--- begin EXCERPTED PASSAGE ---

Improve Data Quality for SQL Server Reporting

Problem

Our organization has become highly dependent on Power BI for our reporting and decision making. These tools have become our reporting tools of choice for our reporting teams and end users. We can easily build, manage and distribute reports across our departments, projects and our partner networks comprising our enterprise data. Unfortunately, we have been experiencing issues with inconsistent data among departments. Further we have challenges combining data and accurately report on key projects.

Solution

Recently, we uncovered the root cause of our reporting issues: poor data quality for portions of our data. Some data is out of date, while other data is not formatted consistently based on numerous source systems. We even have particular data does not properly match across reports and data integrity issues.

Now our reporting teams and end users are in a position where they need to run manual processes to “fix the data” on a regular basis. However, writing custom reports with “bad data” is time and resource draining. We have reports that will never be accurate for business decisions. How can we improve the quality of our data to have confidence in our reports?

Cost of Poor Data Quality

Poor quality data for any reason is very expensive in terms of man hours and decision making to all organizations. There are a number of ways to address the issue in the real-world with both SSRS and Power BI.

First, with Power BI you can use Power Query to load data in the application. At that point we can write code to standardize data. But you may not have complete confidence in the validity of the data. Also, this validation logic will need to be duplicated for each report.
Second, Power BI also has the ability to check for anomalies and use filters. This enables the exclusion of data from the data set. However, this can result in hard coded data outside of the norm. We are concerned this will get lost over time as the environment changes.
Third, the data can be queried and loaded into a temporary table or even into Excel to “fix the data” then run the reports against the modified data with Reporting Services or Power BI. This process is generally against many corporate policies and complicates the ability to combine data and match data across departments and projects.

Data Quality Needs

What is really needed is to get ahead of data quality issues before data consumers reporting on the data begin analysis regardless of the reporting tool. With one version of the truth for all reports, there will be consistency when reporting across departments, projects and with partners. This solves one piece of the puzzle, but there is still a need for data validation and data cleansing to ensure accurate, trusted data. Most organizations on the Microsoft Data Platform use SQL Server Integration Services (SSIS) or Azure Data Factory (ADF) to extract, transform and load data. However, data validation and cleansing is not native functionality and much of the scripting needed for basic parsing is not intuitive requiring significant programming knowledge.

Melissa Data Quality Components

To address this need, one solution that I would like to introduce is Melissa’s Data Quality Components for SSIS. Melissa’s solution integrates directly with SSIS which is a familiar tool to SQL Server DBAs, Developers Business Intelligence Professionals and Data Stewards.

--- end EXCERPTED PASSAGE ---

_EXERCISE INSTRUCTIONS_
• a. From the article on data quality for SQL Server reporting, copy the passage starting at "Poor quality data" and ending at "for each report.".
• b. Continue the article on data quality for SQL Server reporting, picking up after its final sentence.

--- begin INFORMATION SUPPLIED ---

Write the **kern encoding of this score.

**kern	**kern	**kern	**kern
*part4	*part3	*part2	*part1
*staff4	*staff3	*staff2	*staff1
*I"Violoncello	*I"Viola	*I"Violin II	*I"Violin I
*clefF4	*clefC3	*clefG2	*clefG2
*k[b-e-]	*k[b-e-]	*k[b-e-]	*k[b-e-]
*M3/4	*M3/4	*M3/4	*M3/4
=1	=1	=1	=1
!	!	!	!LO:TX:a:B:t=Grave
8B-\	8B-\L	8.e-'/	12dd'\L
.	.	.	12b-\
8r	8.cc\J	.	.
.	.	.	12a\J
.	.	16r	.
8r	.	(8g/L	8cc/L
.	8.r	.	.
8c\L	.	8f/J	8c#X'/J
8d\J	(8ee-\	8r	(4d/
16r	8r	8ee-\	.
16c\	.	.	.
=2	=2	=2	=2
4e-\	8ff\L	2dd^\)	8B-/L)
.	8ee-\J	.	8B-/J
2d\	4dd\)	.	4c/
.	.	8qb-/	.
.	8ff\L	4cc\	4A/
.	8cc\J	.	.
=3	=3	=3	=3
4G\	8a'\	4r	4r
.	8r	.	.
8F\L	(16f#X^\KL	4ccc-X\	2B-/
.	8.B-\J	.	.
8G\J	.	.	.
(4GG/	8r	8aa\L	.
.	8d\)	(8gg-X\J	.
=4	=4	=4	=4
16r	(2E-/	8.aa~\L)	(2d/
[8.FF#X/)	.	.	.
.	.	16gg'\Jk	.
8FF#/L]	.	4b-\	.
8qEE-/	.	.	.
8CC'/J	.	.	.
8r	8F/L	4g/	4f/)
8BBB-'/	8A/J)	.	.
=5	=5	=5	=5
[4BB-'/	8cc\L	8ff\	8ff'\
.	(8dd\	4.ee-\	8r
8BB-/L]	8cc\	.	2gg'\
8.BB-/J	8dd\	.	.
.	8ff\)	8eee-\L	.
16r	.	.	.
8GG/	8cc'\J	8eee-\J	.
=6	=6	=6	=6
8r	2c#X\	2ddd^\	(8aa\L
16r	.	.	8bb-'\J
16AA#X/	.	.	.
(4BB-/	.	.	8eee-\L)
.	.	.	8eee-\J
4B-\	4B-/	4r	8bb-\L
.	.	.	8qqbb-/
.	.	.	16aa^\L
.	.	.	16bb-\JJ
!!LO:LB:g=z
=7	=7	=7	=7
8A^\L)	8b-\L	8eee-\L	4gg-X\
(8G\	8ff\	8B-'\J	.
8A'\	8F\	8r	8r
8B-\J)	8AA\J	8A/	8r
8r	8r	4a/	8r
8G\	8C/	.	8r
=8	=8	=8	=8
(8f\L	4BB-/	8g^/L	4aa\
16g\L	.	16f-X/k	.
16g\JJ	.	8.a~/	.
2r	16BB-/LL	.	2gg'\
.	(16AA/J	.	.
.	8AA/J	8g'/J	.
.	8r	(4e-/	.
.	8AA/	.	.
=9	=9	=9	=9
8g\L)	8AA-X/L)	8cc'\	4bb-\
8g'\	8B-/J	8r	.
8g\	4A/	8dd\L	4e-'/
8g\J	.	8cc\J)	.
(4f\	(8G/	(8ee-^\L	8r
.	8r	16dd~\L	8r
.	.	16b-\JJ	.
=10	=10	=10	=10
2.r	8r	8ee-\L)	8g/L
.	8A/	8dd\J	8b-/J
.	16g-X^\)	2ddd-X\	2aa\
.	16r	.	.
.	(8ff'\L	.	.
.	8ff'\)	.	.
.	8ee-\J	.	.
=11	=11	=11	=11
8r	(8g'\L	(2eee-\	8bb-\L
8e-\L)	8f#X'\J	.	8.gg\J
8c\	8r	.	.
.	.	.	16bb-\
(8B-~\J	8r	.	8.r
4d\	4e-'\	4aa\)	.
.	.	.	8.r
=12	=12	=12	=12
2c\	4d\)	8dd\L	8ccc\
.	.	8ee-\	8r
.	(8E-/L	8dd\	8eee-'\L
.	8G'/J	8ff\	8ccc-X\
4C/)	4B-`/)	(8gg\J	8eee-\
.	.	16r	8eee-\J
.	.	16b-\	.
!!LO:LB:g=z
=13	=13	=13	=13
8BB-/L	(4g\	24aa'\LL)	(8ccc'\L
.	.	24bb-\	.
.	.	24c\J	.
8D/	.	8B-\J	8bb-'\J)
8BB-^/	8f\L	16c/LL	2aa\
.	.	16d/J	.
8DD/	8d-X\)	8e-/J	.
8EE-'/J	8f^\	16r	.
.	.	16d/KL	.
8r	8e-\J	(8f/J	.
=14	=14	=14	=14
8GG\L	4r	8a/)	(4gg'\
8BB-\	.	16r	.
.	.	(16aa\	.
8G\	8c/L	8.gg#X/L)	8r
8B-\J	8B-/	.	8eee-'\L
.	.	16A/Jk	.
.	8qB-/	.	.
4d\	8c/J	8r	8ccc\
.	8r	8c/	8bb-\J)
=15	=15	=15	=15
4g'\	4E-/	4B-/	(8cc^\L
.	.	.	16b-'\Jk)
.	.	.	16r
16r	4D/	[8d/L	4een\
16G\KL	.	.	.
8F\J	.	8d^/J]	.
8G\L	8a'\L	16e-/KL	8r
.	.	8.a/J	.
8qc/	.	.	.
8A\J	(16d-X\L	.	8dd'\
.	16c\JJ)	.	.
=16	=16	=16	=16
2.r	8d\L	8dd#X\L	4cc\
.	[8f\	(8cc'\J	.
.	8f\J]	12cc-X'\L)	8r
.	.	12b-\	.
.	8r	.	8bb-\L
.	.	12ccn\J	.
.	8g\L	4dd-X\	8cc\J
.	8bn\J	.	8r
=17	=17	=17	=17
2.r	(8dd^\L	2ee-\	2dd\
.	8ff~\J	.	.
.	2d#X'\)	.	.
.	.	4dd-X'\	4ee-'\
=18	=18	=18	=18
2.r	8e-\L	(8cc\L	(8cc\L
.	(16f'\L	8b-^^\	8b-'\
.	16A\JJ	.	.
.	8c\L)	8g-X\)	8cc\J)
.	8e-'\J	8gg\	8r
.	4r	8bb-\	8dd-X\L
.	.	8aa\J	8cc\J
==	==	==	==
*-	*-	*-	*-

--- end INFORMATION SUPPLIED ---

_SOLVED PROBLEMS_
• a.
Poor quality data for any reason is very expensive in terms of man hours and decision making to all organizations. There are a number of ways to address the issue in the real-world with both SSRS and Power BI.

First, with Power BI you can use Power Query to load data in the application. At that point we can write code to standardize data. But you may not have complete confidence in the validity of the data. Also, this validation logic will need to be duplicated for each report.

• b.
Here is how Melissa’s Data Quality tools can help you:

improve data quality for sql server reporting 001

Melissa’s solution delivers:

Seamless integration in SQL Server Integration Services to easily improve existing business data workflows
Low learning curve for SQL Server DBAs, Developers, Business Intelligence Professionals and Data Stewards to properly validate and cleanse business critical data based on business rules, data governance and regulatory compliance
Data profiling, cleansing, validation, remediation and enrichment for names, address, email address, phone numbers and more resulting in data completeness
On premises and cloud-based solutions to support a variety of application use cases (healthcare, CRM, marketing, mailing, etc.)
CASS Certified (USA based mailings) and SOA Certified (Canada based mailings) Software – Melissa will not only correct syntax and format the data with deep domain-based knowledge, but mark each record as valid
Data-driven result codes for each data record to determine how the data was changed, the level of validity for the data, identify the error, and more

Let’s dive in and check out how Melissa’s solution can help organizations.

Melissa Data Quality Management with SSIS

To begin working with the Melissa Data Quality Components for SSIS, start by defining the source and destination of your data. Then in this example, on the SSIS Data Flow task we will drag and drop the MD Contact Verify component from the SSIS Toolbox. The Melissa Contact Verify interface validates and corrects the following customer data:

Name
Address
Phone
Email

This enables SQL Server Professionals to easily validate business critical data within a familiar toolset ensuring the organization has the best data quality for decision making. The data quality components have a user friendly interface that makes this seemingly complicate process simple. Let’s walk through the process step by step.

improve data quality for sql server reporting 002

Name Verification

When we double click on the Contact Verify Task, we can begin to configure our source and destination mappings. In the first example related to Name parsing, the FullName input can be parsed into 14 Melissa components with the “MD_” prefix including splitting two names such as “Tom and Mary Smith” into their respective output columns. The Name service can also add gender to names and develop salutation titles for mailing purposes which is derived new data. There is some custom ability available via the Name configuration file, which allows you to override the default settings, and to add, remove or edit names from the compiled list, allowing you to fine tune processing behavior to suit your data standardization rules.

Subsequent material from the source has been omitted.